Data section:
=== Section Start ===
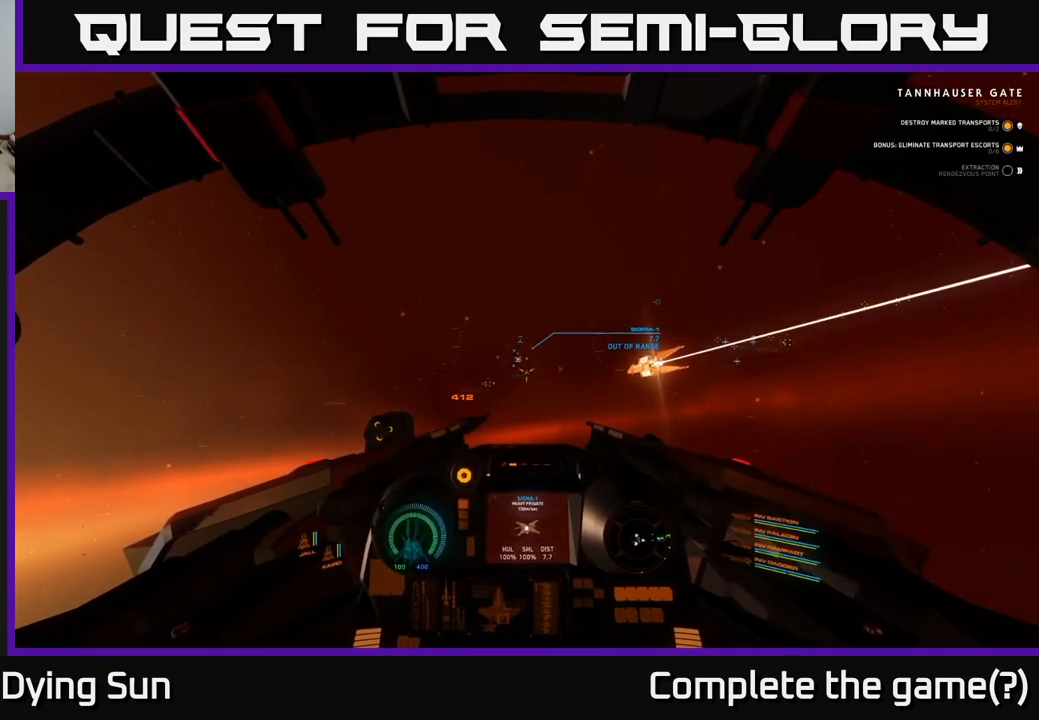
{"buttons": ["L2"], "left_stick": "center", "right_stick": "center", "events": [[350, "R1", "down"], [467, "R1", "up"]]}
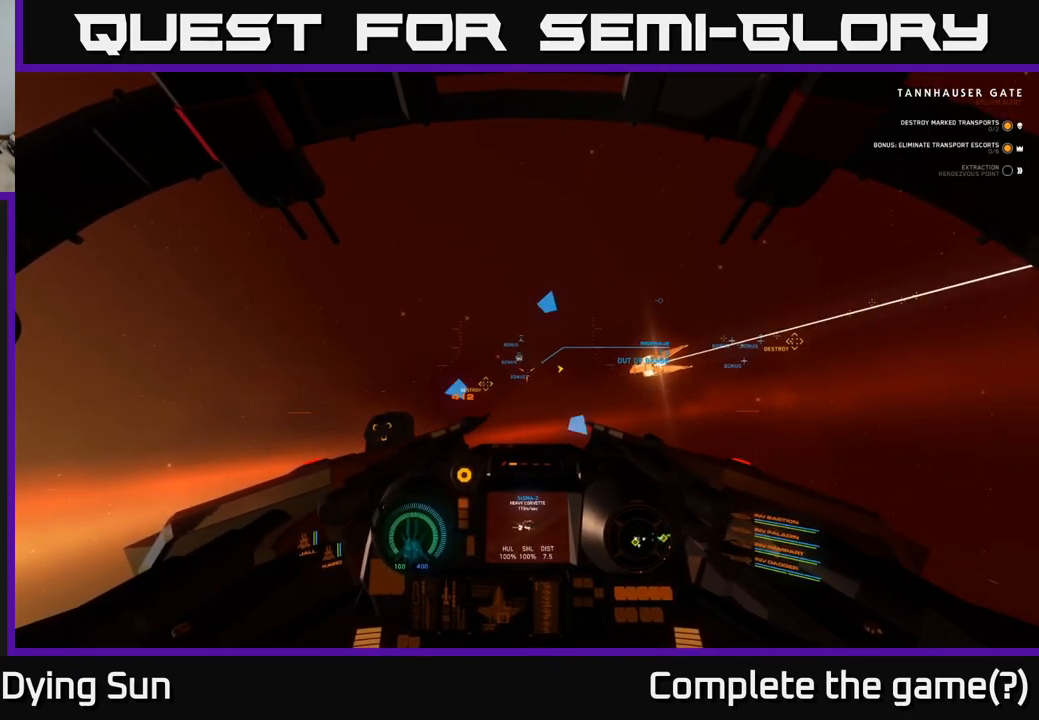
{"buttons": ["L2"], "left_stick": "center", "right_stick": "center", "events": []}
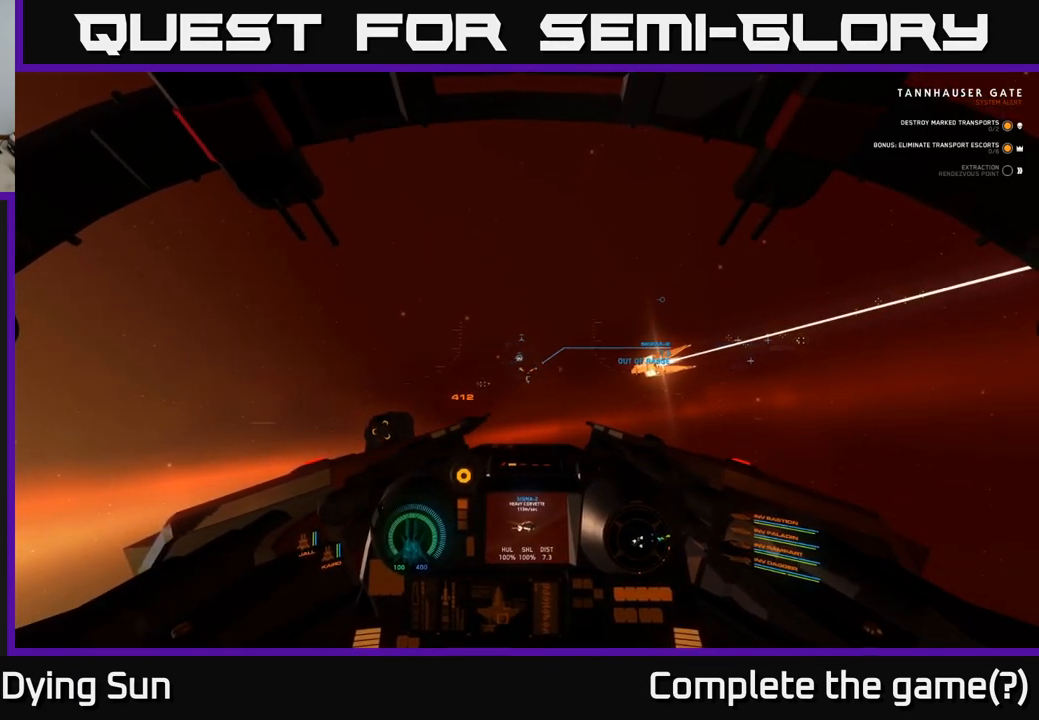
{"buttons": ["L2"], "left_stick": "center", "right_stick": "center", "events": [[67, "right_stick", "up-left"], [250, "right_stick", "center"]]}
=== Section End ===
Activity:
Retype all of the material above precisely as it reads. Pictures are not part of the copy.

Problem solution:
{"buttons": ["L2"], "left_stick": "center", "right_stick": "center", "events": [[350, "R1", "down"], [467, "R1", "up"]]}
{"buttons": ["L2"], "left_stick": "center", "right_stick": "center", "events": []}
{"buttons": ["L2"], "left_stick": "center", "right_stick": "center", "events": [[67, "right_stick", "up-left"], [250, "right_stick", "center"]]}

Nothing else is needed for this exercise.